» Work instruction: When you reproduce the entries below, keep each one exact and drop any pictures.

Start of Records shown

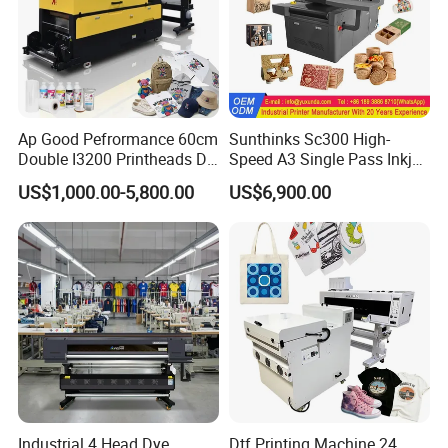
Ap Good Pefrormance 60cm
Sunthinks Sc300 High-
Double I3200 Printheads Dtf
Speed A3 Single Pass Inkjet
Printer
Printer for Carrugated
US$1,000.00-5,800.00
US$6,900.00
Cardboard Packaging
Printing
Industrial 4 Head Dye
Dtf Printing Machine 24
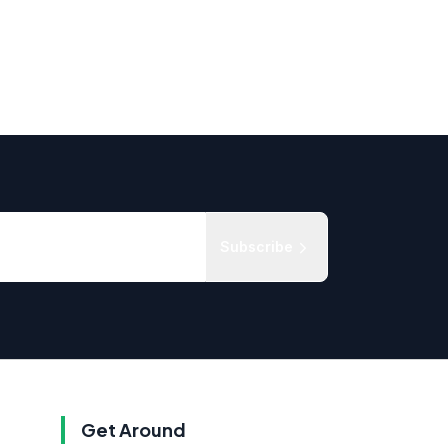
Subscribe
Get Around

End of Records shown

» Output of the task:
Ap Good Pefrormance 60cm
Sunthinks Sc300 High-
Double I3200 Printheads Dtf
Speed A3 Single Pass Inkjet
Printer
Printer for Carrugated
US$1,000.00-5,800.00
US$6,900.00
Cardboard Packaging
Printing
Industrial 4 Head Dye
Dtf Printing Machine 24
Subscribe
Get Around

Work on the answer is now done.